I read Grimson’s other two novels, Stainless and Within Normal Limits, and admired their cool fatalism, but Brand New Cherry Flavor was my favorite. It’s the novel that, out of anything I’ve ever read, most closely mirrors the rhythm and logic of nightmares.
Grimson later told me he had written it while sitting in bed with his Burmese cat, “watching VHS movies of every Nastassja Kinski vehicle known to man. Plus endless horror movies … over and over, all night long. I tried to kill off characters every single way that people ever got killed in a horror movie.” He said that Brand New Cherry Flavor was “in a way a gay novel, starring myself as played by Nastassja Kinski.” He was obsessed with the young, eroticized Kinski of Cat People and Tess. He was obsessed with films and obsessed with watching, with “the visuals.”
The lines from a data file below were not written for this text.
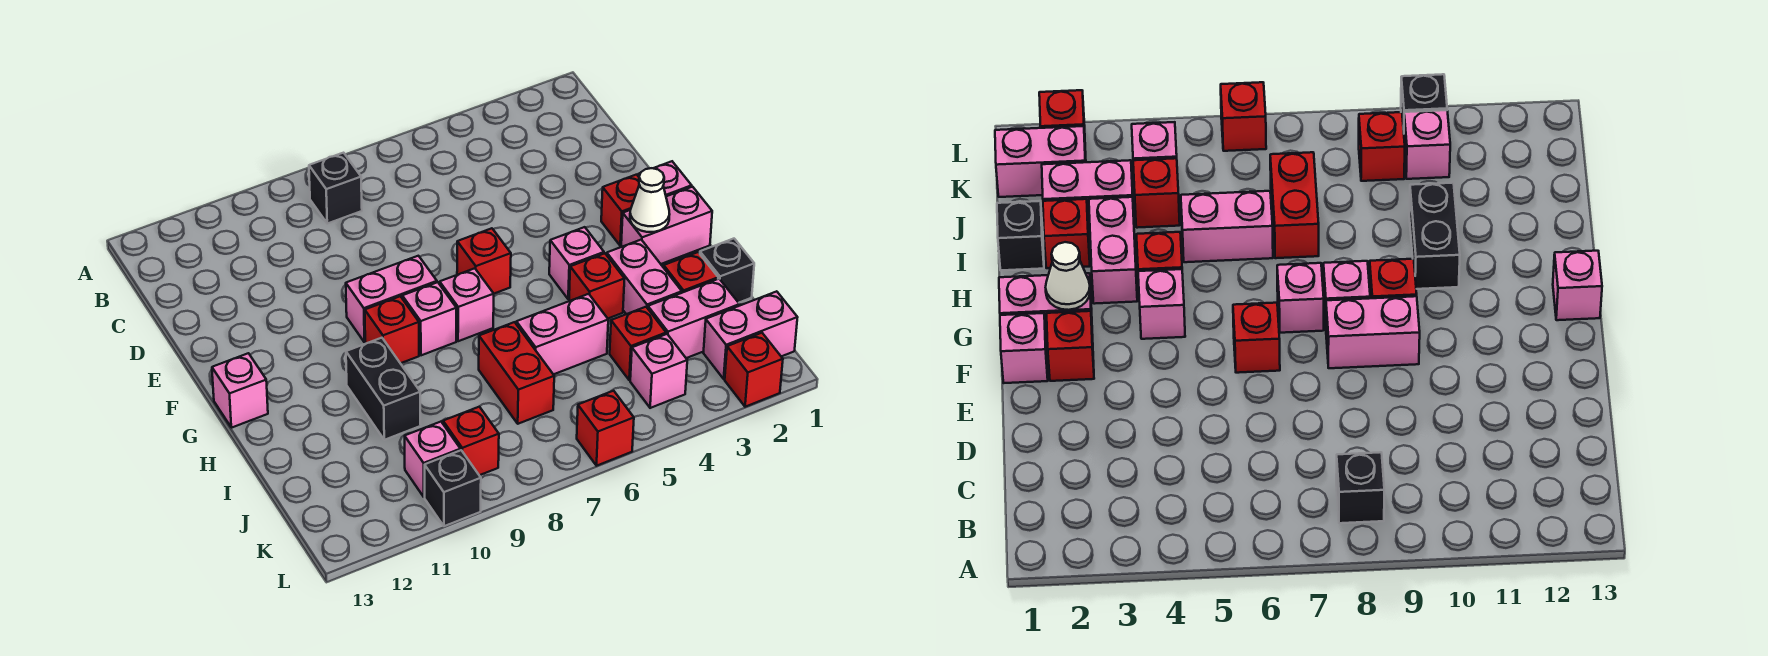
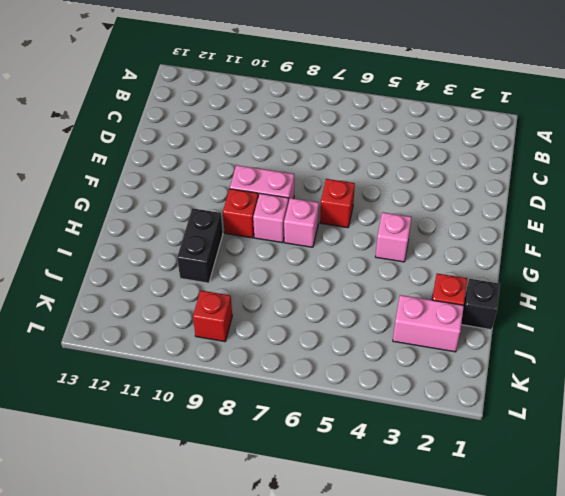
none -> black brick B8 level 1
none -> pink brick F1 level 1
none -> red brick F2 level 1

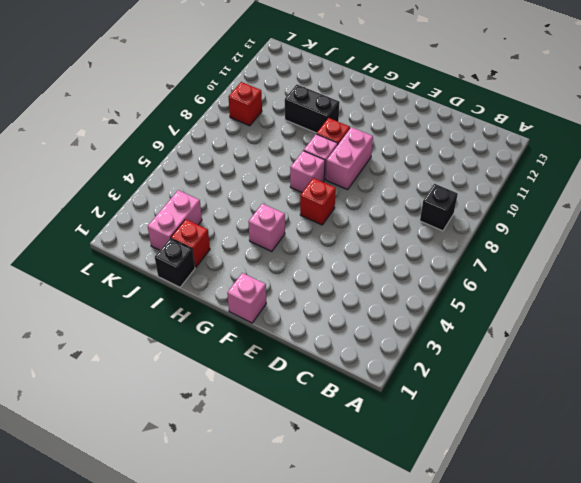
none -> red brick F2 level 1
none -> pink brick G1:G2 level 1
none -> pink brick G13 level 1

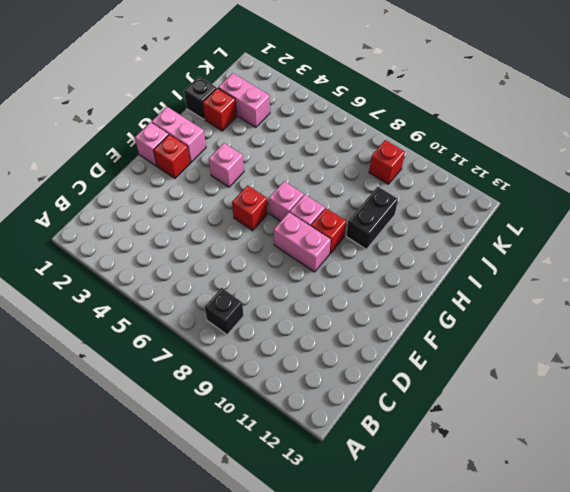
none -> pink brick G13 level 1
none -> pink brick H3:I3 level 1
none -> red brick H4 level 1

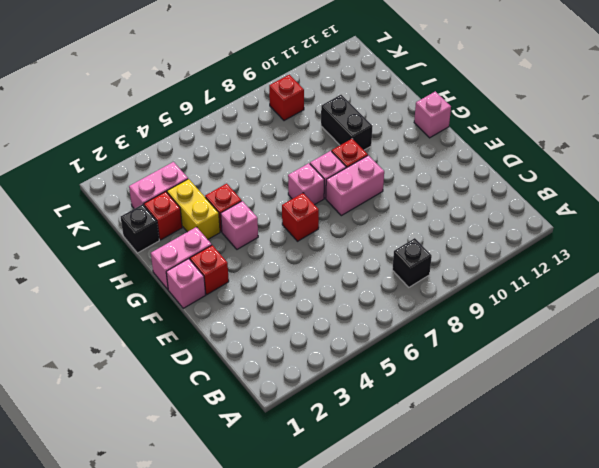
yellow brick H3:I3 level 1 -> pink brick H3:I3 level 1
none -> pink brick I5:I6 level 1
none -> red brick I7:J7 level 1
none -> red brick J4 level 1

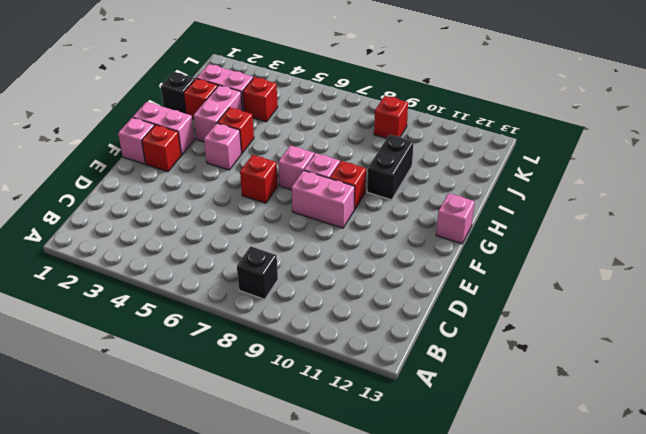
none -> pink brick I5:I6 level 1
none -> red brick I7:J7 level 1
none -> pink brick K1:K2 level 1

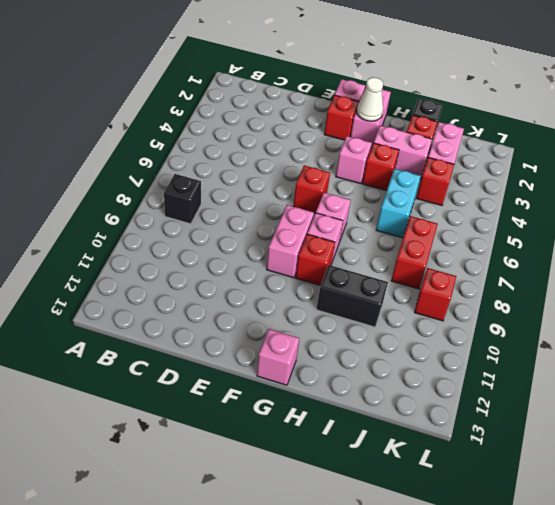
cyan brick I5:I6 level 1 -> pink brick I5:I6 level 1
red brick J7:J8 level 1 -> red brick I7:J7 level 1
none -> pink brick K1:K2 level 1
none -> pink brick K4 level 1
none -> pink brick K10 level 1

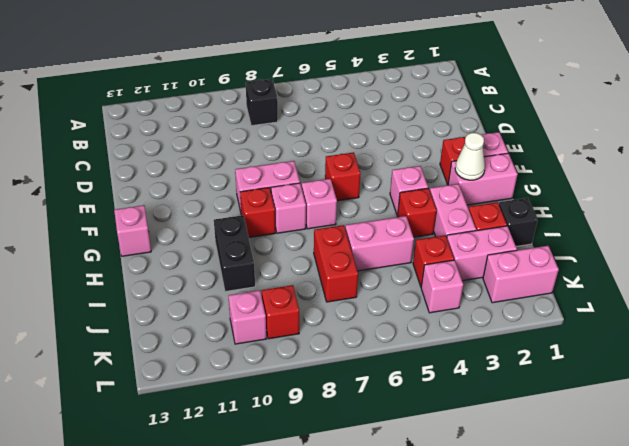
none -> red brick L2 level 1
none -> red brick L6 level 1
none -> black brick L10 level 1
Grimson, though he now had an identity, was still a distant figure to me, but now more so because he inspired in me a sense of awe. We discussed talking on the phone, but I was reluctant; it would’ve been too real, with awkward pauses and actual human voices stumbling over each other in the manner of a bad date. So we kept e-mailing. Grimson sent me images of the art he was doing in his apartment: jittery collages, crude but compelling. I sent him drafts of stories I was writing. I moved to California and started writing screenplays, and Grimson read those, too. I kept his number on hand, waiting for the right time to call. But it never seemed to come.
Early this summer, however—after two years of correspondence—he wrote to say that his sister had died. He had talked about her before, how they had a troubled relationship, loving but complicated by her disapproval of some of his writing. When I read this e-mail, I was sitting beside a Westwood swimming pool with my laptop on a crystalline Los Angeles morning. I got in the pool and swam a few laps, thinking. Then I got out, dried off, and finally dialed the number.
Todd Grimson’s voice was more mellow than I’d expected—wry, reflective. There’s something both uncanny and satisfying about hearing a person’s voice for the first time when he’s already given you the history of his life. And that was that: Todd Grimson wasn’t a faceless confidant anymore, and he wasn’t a literary personage. He was a friend.
We’re still in touch almost every day. He told me he’s decided to kill off I. Fontana and go back to being Todd Grimson. The extraordinary Brand New Cherry Flavor, long out of print in America, has just been rereleased by Schaffner Press with praise from Katherine Dunn, A. M. Homes, and James Ellroy. This is fortunate, because my old copy is falling apart. I keep it on the bookshelf beside my bed and I reread it every six months or so. It gives me good nightmares.